Lately I’ve found myself arguing about the proper design of unit tests. On my side I’m claiming:
- Unit tests should only touch the public API.
- Code coverage should be as near 100% as possible.
- It’s better to test the real thing than mock objects.
The goal is to make sure that the tests are as close to actual usage as possible. This means that problems are more likely to be detected and false positives are less likely. Furthermore, the discipline of testing through the public API when attempting to achieve 100% code coverage tends to reveal a lot about how the code really works. It routinely highlights dead code that can be eliminated. It reveal paths of optimization. It teaches me things about my own code I didn’t know. It shows patterns in the entire system that makes up my product.
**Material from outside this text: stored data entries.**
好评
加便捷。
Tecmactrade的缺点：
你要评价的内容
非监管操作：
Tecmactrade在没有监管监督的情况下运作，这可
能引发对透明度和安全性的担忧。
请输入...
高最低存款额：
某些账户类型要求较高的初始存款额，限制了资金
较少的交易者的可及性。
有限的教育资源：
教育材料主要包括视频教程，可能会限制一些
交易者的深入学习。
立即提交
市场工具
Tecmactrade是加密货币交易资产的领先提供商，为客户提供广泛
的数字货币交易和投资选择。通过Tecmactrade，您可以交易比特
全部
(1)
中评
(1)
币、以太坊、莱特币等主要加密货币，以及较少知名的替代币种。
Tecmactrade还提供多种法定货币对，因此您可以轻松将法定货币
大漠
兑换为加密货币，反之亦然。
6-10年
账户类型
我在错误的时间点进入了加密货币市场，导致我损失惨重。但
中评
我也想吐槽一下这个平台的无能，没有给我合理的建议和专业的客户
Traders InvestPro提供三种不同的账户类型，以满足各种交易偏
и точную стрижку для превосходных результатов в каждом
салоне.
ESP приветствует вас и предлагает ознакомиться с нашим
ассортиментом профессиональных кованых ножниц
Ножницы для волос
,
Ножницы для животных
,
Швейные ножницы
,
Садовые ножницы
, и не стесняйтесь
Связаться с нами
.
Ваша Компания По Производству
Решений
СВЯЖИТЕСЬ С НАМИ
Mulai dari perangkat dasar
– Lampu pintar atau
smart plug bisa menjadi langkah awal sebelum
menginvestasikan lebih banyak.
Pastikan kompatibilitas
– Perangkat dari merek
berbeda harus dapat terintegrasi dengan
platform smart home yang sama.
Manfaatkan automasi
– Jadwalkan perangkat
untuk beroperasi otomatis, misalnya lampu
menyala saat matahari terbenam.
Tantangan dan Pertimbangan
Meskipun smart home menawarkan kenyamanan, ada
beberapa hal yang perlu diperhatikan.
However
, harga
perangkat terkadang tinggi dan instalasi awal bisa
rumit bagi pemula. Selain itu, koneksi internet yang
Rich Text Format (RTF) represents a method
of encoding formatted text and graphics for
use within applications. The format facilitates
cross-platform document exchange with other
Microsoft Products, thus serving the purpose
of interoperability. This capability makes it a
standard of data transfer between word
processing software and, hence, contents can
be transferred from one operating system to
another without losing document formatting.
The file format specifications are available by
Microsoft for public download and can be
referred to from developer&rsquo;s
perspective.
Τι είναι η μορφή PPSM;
By contrast some programmers advocate that tests should be method-limited. Each test should call the method as directly as possible, perhaps even making it public or non-private and violating encapsulation to enable this. Any external resources that are necessary to run the method such as databases or web servers should be mocked out. At the extreme, even other classes a test touches should be replaced by mock implementations.
This approach may sometimes let the tests be written faster; but not always. There’s a non-trivial cost to designing mock objects to replace the real thing; and sometimes that takes longer. This approach will still tend to find most bugs in the method being tested. However it stops there. It will not find code in the method that should be eliminated because it’s unreachable from the public API. Thus code tested with this approach is likely to be larger, more complex, and slower since it has to handle conditions that can’t happen through the public API. More importantly, such a test starts and stops with that one method. It reveals nothing about the interaction of the different parts of the system. It teaches nothing about how the code really operates in the more complex environment of the full system. It misses bugs that can emerge out of the mixture of multiple different methods and classes even when each method is behaving correctly in isolation according to its spec. That is, it often fails to find flaws in the specifications of the individual methods. Why then are so many programmers so adamant about breaking access protection and every other rule of good design as soon as they start testing?
Would you believe performance?
For instance consider this proposal from Michael Feathers:
A test is not a unit test if:
- It talks to the database
- It communicates across the network
- It touches the file system
- It can’t run at the same time as any of your other unit tests
- You have to do special things to your environment (such as editing
config files) to run it.
Tests that do these things aren’t bad. Often they are worth writing, and they can be written in a unit test harness. However, it is important to be able to separate them from true unit tests so that we can keep a set of tests that we can run fast whenever we make our changes.
More than 30 years ago Donald Knuth first published what would come to be called Knuth’s law: “premature optimization is the root of all evil in programming.” (Knuth, Donald. Structured Programming with go to Statements, ACM Journal Computing Surveys, Vol 6, No. 4, Dec. 1974. p.268.) But some developers still haven’t gotten the message.
Are there some tests that are so slow they contribute to not running the test suite? Yes. We’ve all seen them, but there’s no way to tell which tests they are in advance. In my test suite for XOM, I have numerous tests that communicate across the network, touch the filesystem, and access third party libraries. However, almost all these tests run like a bat out of hell, and take no noticeable time. The slowest test in the suite? It’s one that operates completely in memory on byte array streams with no network access, does not touch the file system, uses no APIs beyond what’s in Java 1.2 and XOM itself, and there’s no database anywhere in sight. I do omit that test from my standard suite because it takes too long to run. I’ll run it explicitly once or twice before releasing a new version, but not every time I make a change.
I am now proposing Harold’s corollary to Knuth’s law: premature optimization is the root of all evil in testing. It is absolutely essential to make sure that your test suite runs fast enough to run after every change to the code and before every check in. I’m even willing to put a number on “fast enough”, and that number is 90 seconds. However, you simply cannot tell which tests are likely to be too slow to run routinely in advance of actual measurement. Castrating and contorting your tests to fit some imagined idea of what will and will not be slow limits their usefulness.
Tests should be designed for the ideal scenario: a computer that is infinitely fast with infinite memory and a network with zero latency and infinite bandwidth. Of course, that ideal computer doesn’t exist; and you’ll have to profile, optimize, and as a last resort cut back on your tests. However, I’ve never yet met a programmer who could reliably tell which tests (or other code) would and would not be fast enough in advance of actual measurements. Blanket rules that unit tests should not do X or talk to Y because it’s likely to be slow needlessly limits what we can learn from unit tests.